**Stored data:**
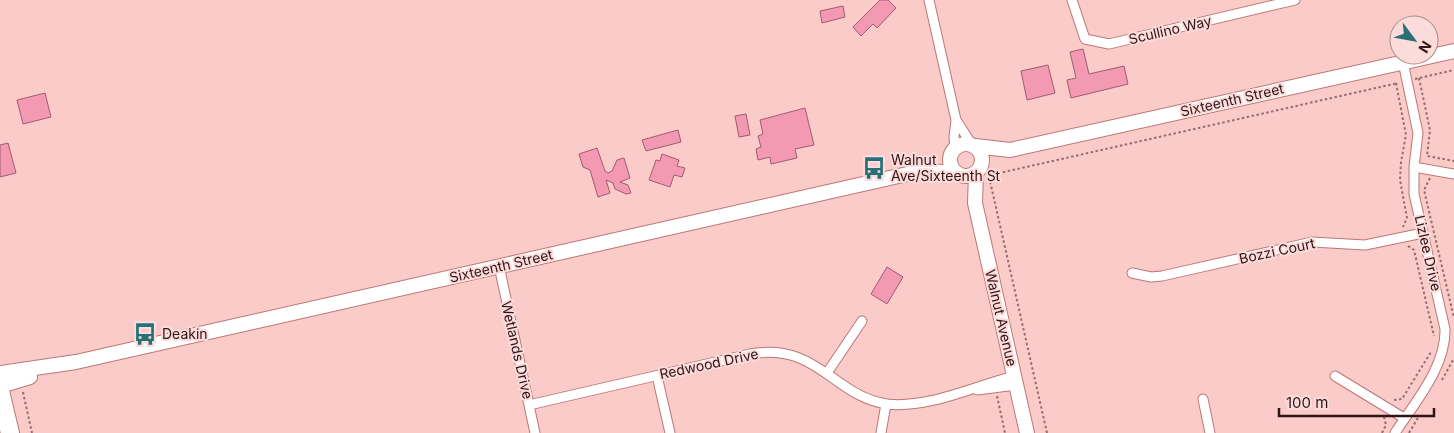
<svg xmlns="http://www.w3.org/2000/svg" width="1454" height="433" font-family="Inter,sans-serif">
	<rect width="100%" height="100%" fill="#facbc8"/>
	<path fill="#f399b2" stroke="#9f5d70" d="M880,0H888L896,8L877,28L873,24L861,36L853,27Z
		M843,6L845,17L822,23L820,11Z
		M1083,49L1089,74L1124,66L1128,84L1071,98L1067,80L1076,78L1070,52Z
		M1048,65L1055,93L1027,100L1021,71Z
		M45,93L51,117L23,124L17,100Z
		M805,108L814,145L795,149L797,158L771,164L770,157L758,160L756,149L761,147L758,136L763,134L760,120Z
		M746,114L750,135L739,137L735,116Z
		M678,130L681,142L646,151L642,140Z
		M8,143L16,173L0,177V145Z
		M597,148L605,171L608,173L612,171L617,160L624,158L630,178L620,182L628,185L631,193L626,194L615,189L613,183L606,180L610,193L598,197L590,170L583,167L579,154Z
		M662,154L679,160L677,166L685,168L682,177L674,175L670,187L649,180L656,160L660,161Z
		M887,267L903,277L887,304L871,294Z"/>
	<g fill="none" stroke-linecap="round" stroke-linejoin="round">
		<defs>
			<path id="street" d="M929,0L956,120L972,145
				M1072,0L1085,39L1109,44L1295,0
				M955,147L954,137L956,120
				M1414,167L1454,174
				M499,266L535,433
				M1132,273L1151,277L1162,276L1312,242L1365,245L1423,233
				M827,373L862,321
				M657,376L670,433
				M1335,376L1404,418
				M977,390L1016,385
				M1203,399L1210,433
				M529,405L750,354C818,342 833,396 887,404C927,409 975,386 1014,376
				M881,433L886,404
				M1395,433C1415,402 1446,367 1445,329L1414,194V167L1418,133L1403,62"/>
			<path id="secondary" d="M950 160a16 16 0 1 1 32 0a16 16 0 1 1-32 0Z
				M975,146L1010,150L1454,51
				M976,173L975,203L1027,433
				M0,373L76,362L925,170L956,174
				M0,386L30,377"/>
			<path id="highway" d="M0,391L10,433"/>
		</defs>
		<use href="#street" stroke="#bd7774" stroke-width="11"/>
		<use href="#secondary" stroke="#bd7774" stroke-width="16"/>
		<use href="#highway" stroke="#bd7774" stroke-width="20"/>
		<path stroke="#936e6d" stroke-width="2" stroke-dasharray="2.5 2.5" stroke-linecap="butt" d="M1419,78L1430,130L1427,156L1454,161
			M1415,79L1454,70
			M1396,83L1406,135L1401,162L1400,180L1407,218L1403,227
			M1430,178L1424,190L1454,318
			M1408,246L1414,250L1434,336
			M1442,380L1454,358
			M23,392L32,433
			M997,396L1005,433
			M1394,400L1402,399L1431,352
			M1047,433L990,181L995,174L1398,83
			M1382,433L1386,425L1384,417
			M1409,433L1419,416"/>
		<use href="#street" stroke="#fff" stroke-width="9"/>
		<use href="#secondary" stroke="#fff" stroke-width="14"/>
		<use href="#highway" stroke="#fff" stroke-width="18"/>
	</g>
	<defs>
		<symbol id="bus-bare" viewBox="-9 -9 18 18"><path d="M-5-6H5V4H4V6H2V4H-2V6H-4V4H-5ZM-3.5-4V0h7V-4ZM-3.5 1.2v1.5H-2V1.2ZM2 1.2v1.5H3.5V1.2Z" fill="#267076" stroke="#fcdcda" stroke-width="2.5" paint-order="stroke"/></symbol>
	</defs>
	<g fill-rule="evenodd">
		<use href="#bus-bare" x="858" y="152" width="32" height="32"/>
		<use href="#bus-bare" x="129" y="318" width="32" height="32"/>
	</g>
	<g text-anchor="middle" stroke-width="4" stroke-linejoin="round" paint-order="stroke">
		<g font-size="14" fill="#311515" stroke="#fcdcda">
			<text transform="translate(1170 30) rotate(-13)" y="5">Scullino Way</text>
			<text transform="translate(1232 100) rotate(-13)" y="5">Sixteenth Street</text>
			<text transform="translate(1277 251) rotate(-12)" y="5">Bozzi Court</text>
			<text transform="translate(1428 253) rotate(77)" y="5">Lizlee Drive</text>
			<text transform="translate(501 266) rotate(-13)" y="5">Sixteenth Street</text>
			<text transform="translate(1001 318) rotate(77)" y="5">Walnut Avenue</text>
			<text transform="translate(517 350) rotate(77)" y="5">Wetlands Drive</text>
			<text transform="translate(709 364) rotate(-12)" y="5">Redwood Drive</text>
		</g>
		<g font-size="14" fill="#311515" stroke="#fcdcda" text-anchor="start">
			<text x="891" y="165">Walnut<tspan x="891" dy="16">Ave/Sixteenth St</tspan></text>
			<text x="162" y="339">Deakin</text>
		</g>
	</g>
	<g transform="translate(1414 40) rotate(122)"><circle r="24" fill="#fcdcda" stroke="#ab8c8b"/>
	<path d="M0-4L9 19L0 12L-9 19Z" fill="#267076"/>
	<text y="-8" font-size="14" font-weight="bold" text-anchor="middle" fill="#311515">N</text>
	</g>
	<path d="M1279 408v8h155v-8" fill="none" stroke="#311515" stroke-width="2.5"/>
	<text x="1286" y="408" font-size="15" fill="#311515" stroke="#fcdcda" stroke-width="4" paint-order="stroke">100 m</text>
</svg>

**Directions for this task:** If a line in the listing has "round" in it, report that line.

**Output for this exercise:**
	<g fill="none" stroke-linecap="round" stroke-linejoin="round">
	<g text-anchor="middle" stroke-width="4" stroke-linejoin="round" paint-order="stroke">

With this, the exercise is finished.